Required work: From the forum thread below, list each username that heads a post, giving each name once in the order it first appears.

Extract:

▬▬▬▬▬▬

Also, I've edited my original post with two new files. The pacing feels a bit off to me with the piano. I don't think it's the BPM? I don't know how accurate Logic Pro's Smart Tempo function is, but in my head it's a bit faster, and as soon as I shorten the notes, it's way too fast for everything else.


----------



## Jeremy Spencer (May 11, 2022)

campion said:


> Also, I've edited my original post with two new files


I had a listen, I hear what you did with the piano. I just can't latch onto any type of melody or structure. For starters, I would get rid of that electronic "beat" that's running underneath. Perhaps try replacing that with some percussion elements (Taikos, etc), that way the rhythm will at least be more defined.


----------



## campion (May 11, 2022)

Jeremy Spencer said:


> I had a listen, I hear what you did with the piano. I just can't latch onto any type of melody or structure. For starters, I would get rid of that electronic "beat" that's running underneath. Perhaps try replacing that with some percussion elements (Taikos, etc), that way the rhythm will at least be more defined.


So I'm not going to be able to get away without more percussion nightmares?


----------



## LOU (May 11, 2022)

I think you are rushing in with your piece, everything happens at the same time with the same intensity and all too fast, there is no defined structure and hierarchy within the instrumentation. A melody on top of this in this curent state will only add more chaos imo. 
Take your time, allow some time to the listeners to meet with you instruments and define what's the emotions you want to give away with this track, you may eventually realize you don't even need a melody in the first place, harmonies can do the job. There is definetly a dark mood in your pieces right now, but try to be more specific, what kind of dark mood is it ?
Think about you instrumentation, your ochestration and your master as a stage, and put all them at a show as mean to an end to convey something, otherwise it's only noise. 
This is just like any language really, if you don't have anything to say then it doesn't matter if you use the correct words, grammar and pronounciation, no one will listen or understand to the noise you make. =)


----------



## brkootnekoff (May 11, 2022)

campion said:


> Thanks for the advice! Definitely the more concrete stuff I'm looking for. For further clarification, stepwise motion is going back and forth between adjacent keys in a scale? My piece is in D# minor, so I could from D# to E#, back to D# and then F#? Or is it consecutive movement where it's just going up the scale and then down again?


You got the right idea with the piano, but it's much too quiet imo. And that's a good improv. You might be in the wrong register with the piano. Maybe try dropping it an octave and see how that sounds?

Also, try bringing it right to the front and push everything back?

It takes time to write a good melody. Don't give up. It's a lot of trial and error. 

But I do agree with what the others have said. This piece does sound a bit rushed at the start. Maybe the intro needs to be extended a bit? 

Something as simple as a repeated piano note (the root note of the key you're in with a lot of reverb on it,) could work and then go into what you already have.

This youtube vid might be useful to you. Start watching at 8:21 (time stamped in the description)


+1 for the taikos (light rhythmic pattern of some sort)


----------



## brkootnekoff (May 11, 2022)

campion said:


> The pacing feels a bit off to me with the piano. I don't think it's the BPM? I don't know how accurate Logic Pro's Smart Tempo function is, but in my head it's a bit faster, and as soon as I shorten the notes, it's way too fast for everything else.


I don't use Logic Pro. Can you disable that feature? It sounds like it may be causing some timing issues. Also, are you quantizing your midi notes?

Don't worry about the negative track delays yet. They take forever to set up. (I haven't even started setting them up)


----------

▬▬▬▬▬▬

Given material:
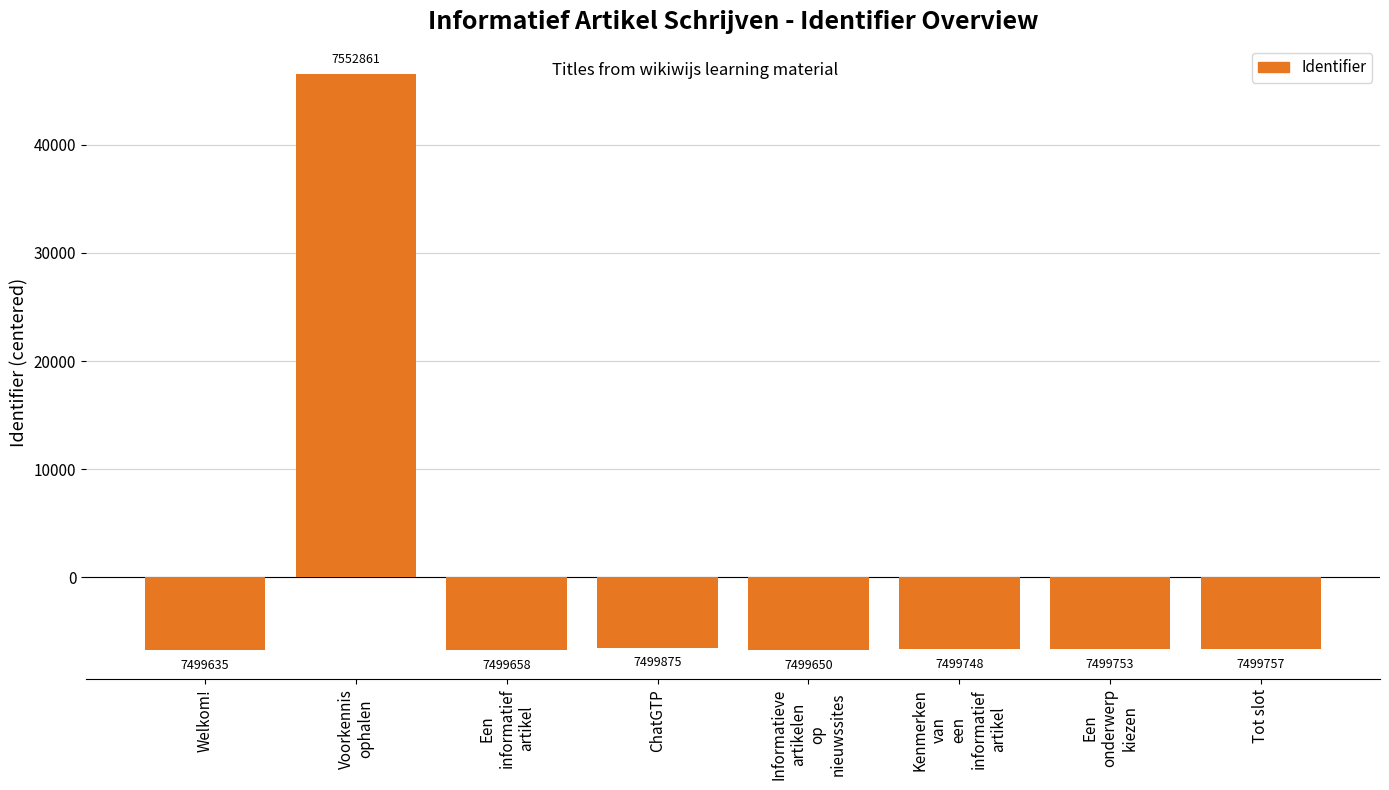

Are the bars horizontal?

No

▬▬▬▬▬▬

Answer section: Jeremy Spencer, campion, LOU, brkootnekoff